The night of September the 27th was mild, but stormy. At one point during the night, we do not yet know exactly when, the infernal noise of a chainsaw filled the air. In less than twenty minutes a tree which took 300 years to grow was felled.

The tree stood at the Hadrian’s wall, a stone wall erected more than 2000 years ago which stretches the whole width of England from the Irish Sea to the North Sea, for more than 70 miles. It was originally built as a fortification of the Roman province of Britannia. One of the most picturesque spots along the wall is the Sycamore gap, a little ditch between 2 hills on which the Sycamore tree stood.

Sycamore trees have been native to the UK since 1500 and can grow to a height of about 35m with dense leaves and a broad rounded crown. It is also well known for its winged fruits known as samaras. The camouflage-looking bark is a distinctive feature for this tree.

The Sycamore tree is believed to have been one of the most photographed in the UK located in this idyllic spot along Hadrian’s wall, a UNESCO World heritage site. It was named the tree of the year in 2016 and became famous around the globe as it featured in the film “Robin Hood; Prince of Thieves” starring Kevin Costner, Morgan freeman and Alan Rickman.

The public outcry was loud across the kingdom. The National Trust, which manages the land where the tree stood, said it was “shocked and saddened” to learn of the news. Laura Charlton, who wrote a poem, an Ode to a Sycamore Tree, to try to capture the “recklessness of the actions and the sense of bereavement the locals are feeling.”

Two persons have been temporarily arrested by the police, a man in his 60s as well as a boy of 16. Both have since been released on bail.

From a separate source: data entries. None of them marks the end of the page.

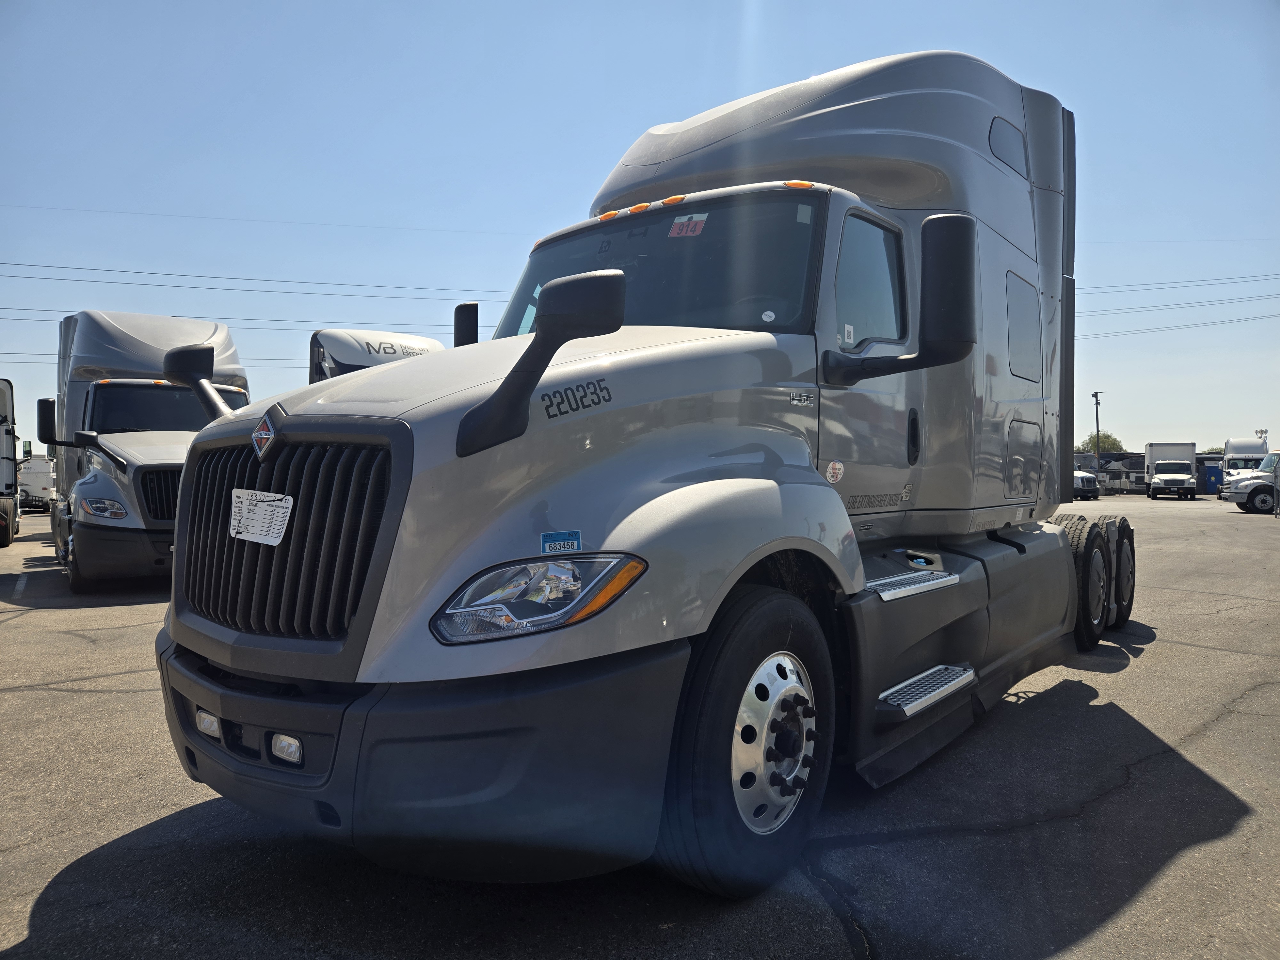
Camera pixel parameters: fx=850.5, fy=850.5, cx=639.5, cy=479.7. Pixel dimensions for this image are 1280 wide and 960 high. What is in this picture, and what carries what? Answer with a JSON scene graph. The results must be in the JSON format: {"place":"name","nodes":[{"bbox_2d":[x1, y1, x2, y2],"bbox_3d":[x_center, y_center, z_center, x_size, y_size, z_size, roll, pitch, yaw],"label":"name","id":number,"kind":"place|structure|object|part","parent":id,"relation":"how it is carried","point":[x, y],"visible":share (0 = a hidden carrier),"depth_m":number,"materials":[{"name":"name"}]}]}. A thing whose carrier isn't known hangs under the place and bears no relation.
{"place":"outdoors","nodes":[
{"label":"outdoors","id":0,"kind":"place"},
{"bbox_2d":[0,301,475,329],"label":"power line","id":1,"kind":"object","parent":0,"point":[176,316],"visible":0.79,"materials":[{"name":"black metal"}]},
{"bbox_2d":[0,259,506,301],"label":"power line","id":2,"kind":"object","parent":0,"point":[33,264],"visible":0.92,"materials":[{"name":"black metal"}]},
{"bbox_2d":[0,489,1279,959],"label":"parking lot","id":3,"kind":"structure","parent":0,"point":[62,695],"materials":[{"name":"grey asphalt"}]},
{"bbox_2d":[0,379,21,547],"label":"white truck","id":4,"kind":"object","parent":3,"relation":"on","point":[9,471],"visible":0.99,"depth_m":16.57,"materials":[{"name":"white metal"}]},
{"bbox_2d":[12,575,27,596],"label":"parking line","id":5,"kind":"object","parent":3,"relation":"on","point":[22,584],"visible":0.97,"depth_m":10.18,"materials":[{"name":"white paint"}]},
{"bbox_2d":[16,452,55,512],"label":"trailer","id":6,"kind":"object","parent":3,"relation":"on","point":[30,480],"visible":0.62,"depth_m":31.99,"materials":[{"name":"white metal"}]},
{"bbox_2d":[46,309,252,590],"bbox_3d":[-6.775,-0.461,11.782,7.014,3.440,2.560,1,1,44],"label":"semi truck","id":7,"kind":"object","parent":3,"relation":"on","point":[215,329],"visible":0.63,"depth_m":10.31,"materials":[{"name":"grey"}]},
{"label":"windshield","id":8,"kind":"part","parent":7,"relation":"part of","materials":[{"name":"black"}]},
{"bbox_2d":[307,328,445,382],"bbox_3d":[-4.171,-0.817,14.481,7.995,3.267,2.612,1,1,44],"label":"white truck","id":9,"kind":"object","parent":3,"relation":"on","point":[351,358],"visible":0.16,"depth_m":13.89,"materials":[{"name":"white metal"}]},
{"bbox_2d":[150,46,1125,897],"bbox_3d":[1.032,-0.328,4.823,2.519,3.259,6.573,1,1,44],"label":"semi truck","id":10,"kind":"object","parent":3,"relation":"on","point":[1016,184],"visible":0.93,"depth_m":2.95,"materials":[{"name":"silver metal"}]},
{"bbox_2d":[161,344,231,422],"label":"hood mirror","id":11,"kind":"object","parent":10,"relation":"attached to","point":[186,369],"visible":0.73,"depth_m":3.88,"materials":[{"name":"black mirror"}]},
{"bbox_2d":[194,708,221,738],"bbox_3d":[-1.349,0.766,2.731,0.139,0.080,0.104,1,1,44],"label":"fog light","id":12,"kind":"object","parent":10,"relation":"in","point":[213,719],"visible":0.56,"depth_m":2.69,"materials":[{"name":"clear plastic"}]},
{"bbox_2d":[228,488,293,544],"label":"tag","id":13,"kind":"object","parent":10,"relation":"attached to","point":[279,523],"visible":0.99,"depth_m":2.69,"materials":[{"name":"white paper"}]},
{"bbox_2d":[270,732,303,764],"bbox_3d":[-1.007,0.774,2.500,0.142,0.087,0.107,1,1,44],"label":"fog light","id":14,"kind":"object","parent":10,"relation":"in","point":[292,748],"visible":0.56,"depth_m":2.46,"materials":[{"name":"clear plastic"}]},
{"label":"grille","id":15,"kind":"part","parent":10,"relation":"part of","materials":[{"name":"black metal"}]},
{"label":"bumper","id":16,"kind":"part","parent":10,"relation":"part of","materials":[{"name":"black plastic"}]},
{"bbox_2d":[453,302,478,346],"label":"side mirror","id":17,"kind":"object","parent":10,"relation":"attached to","point":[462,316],"visible":0.3,"depth_m":5.26,"materials":[{"name":"black mirror"}]},
{"bbox_2d":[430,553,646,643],"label":"headlight","id":18,"kind":"object","parent":10,"relation":"in","point":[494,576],"visible":0.84,"depth_m":2.22,"materials":[{"name":"clear plastic"}]},
{"bbox_2d":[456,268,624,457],"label":"hood mirror","id":19,"kind":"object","parent":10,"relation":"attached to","point":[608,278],"visible":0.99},
{"bbox_2d":[539,529,582,553],"bbox_3d":[-0.218,0.174,2.343,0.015,0.065,0.134,1,1,44],"label":"sticker","id":20,"kind":"object","parent":10,"relation":"attached to","point":[576,539],"visible":0.98,"depth_m":2.34,"materials":[{"name":"blue"}]},
{"label":"marker lights","id":21,"kind":"part","parent":10,"relation":"part of","materials":[{"name":"orange plastic"}]},
{"bbox_2d":[667,213,708,237],"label":"windshield sticker","id":22,"kind":"object","parent":10,"relation":"attached to","point":[674,229],"visible":0.98,"depth_m":3.82,"materials":[{"name":"red paper"}]},
{"label":"marker lights","id":23,"kind":"part","parent":10,"relation":"part of","materials":[{"name":"orange plastic"}]},
{"label":"tire","id":24,"kind":"part","parent":10,"relation":"part of","materials":[{"name":"black rubber"}]},
{"bbox_2d":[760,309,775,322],"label":"round sticker","id":25,"kind":"object","parent":10,"relation":"attached to","point":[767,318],"visible":0.98,"depth_m":3.51,"materials":[{"name":"white paper"}]},
{"bbox_2d":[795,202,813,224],"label":"windshield sticker","id":26,"kind":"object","parent":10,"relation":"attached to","point":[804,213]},
{"bbox_2d":[825,459,844,483],"bbox_3d":[0.814,-0.032,3.548,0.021,0.105,0.111,1,1,44],"label":"round sticker","id":27,"kind":"object","parent":10,"relation":"attached to","point":[838,466],"visible":0.99,"depth_m":3.54,"materials":[{"name":"white"}]},
{"bbox_2d":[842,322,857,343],"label":"window sticker","id":28,"kind":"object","parent":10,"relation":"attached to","point":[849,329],"visible":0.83,"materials":[{"name":"white paper"}]},
{"bbox_2d":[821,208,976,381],"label":"side mirror","id":29,"kind":"object","parent":10,"relation":"attached to","point":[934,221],"visible":0.99,"depth_m":3.48,"materials":[{"name":"black mirror"}]},
{"label":"door handle","id":30,"kind":"part","parent":10,"relation":"part of","materials":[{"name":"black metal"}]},
{"label":"wheels","id":31,"kind":"part","parent":10,"relation":"part of","materials":[{"name":"black rubber"}]},
{"bbox_2d":[1072,467,1100,500],"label":"white truck","id":32,"kind":"object","parent":3,"relation":"on","point":[1082,480],"visible":0.27,"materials":[{"name":"metal"}]},
{"bbox_2d":[1143,440,1199,499],"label":"box truck","id":33,"kind":"object","parent":3,"relation":"on","point":[1154,455],"visible":0.86,"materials":[{"name":"white metal"}]},
{"bbox_2d":[1196,455,1224,494],"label":"blue container","id":34,"kind":"object","parent":3,"relation":"on","point":[1209,474],"visible":0.51,"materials":[{"name":"blue plastic"}]},
{"bbox_2d":[1220,450,1279,513],"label":"white truck","id":35,"kind":"object","parent":3,"relation":"on","point":[1257,488],"visible":0.96,"depth_m":28.74,"materials":[{"name":"white metal"}]},
{"bbox_2d":[0,0,1279,460],"label":"sky","id":36,"kind":"structure","parent":0,"point":[724,90],"materials":[{"name":"blue"}]},
{"bbox_2d":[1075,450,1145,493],"label":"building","id":37,"kind":"structure","parent":0,"point":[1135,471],"visible":0.51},
{"bbox_2d":[1075,310,1279,339],"label":"power line","id":38,"kind":"object","parent":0,"point":[1207,324],"visible":0.78,"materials":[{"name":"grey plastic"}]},
{"bbox_2d":[1081,274,1279,296],"label":"power line","id":39,"kind":"object","parent":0,"point":[1146,283],"visible":0.84,"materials":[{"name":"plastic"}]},
{"label":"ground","id":40,"kind":"structure","parent":0},
{"bbox_2d":[1090,389,1103,466],"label":"light pole","id":41,"kind":"object","parent":40,"relation":"on","point":[1095,396],"visible":0.64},
{"bbox_2d":[1075,431,1125,453],"label":"tree","id":42,"kind":"object","parent":40,"relation":"on","point":[1103,442],"visible":0.4,"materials":[{"name":"green plant"}]},
{"bbox_2d":[1200,446,1225,454],"label":"tree","id":43,"kind":"object","parent":40,"relation":"on","point":[1212,452],"visible":0.19,"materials":[{"name":"green plant"}]},
{"bbox_2d":[1256,428,1268,448],"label":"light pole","id":44,"kind":"object","parent":40,"relation":"on","point":[1260,431],"visible":0.37,"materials":[{"name":"metal"}]}
]}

Fundraising efforts are set up by well-wishers who want to see the area where the tree stood rejuvenated. Andrew Poad of the National Trust pointed to the health of the three as one reason to believe it could be regrown.

“It’s a very healthy tree,” he told BBC. “It may well regrow a coppice from the stump. And if we could nurture that, then that might be one of the best outcomes, and then we keep the tree.” But any effort to regrow the tree is likely to take hundreds of years, according to Mark Feather, UK estate manager for conservation charity, the Woodland Trust.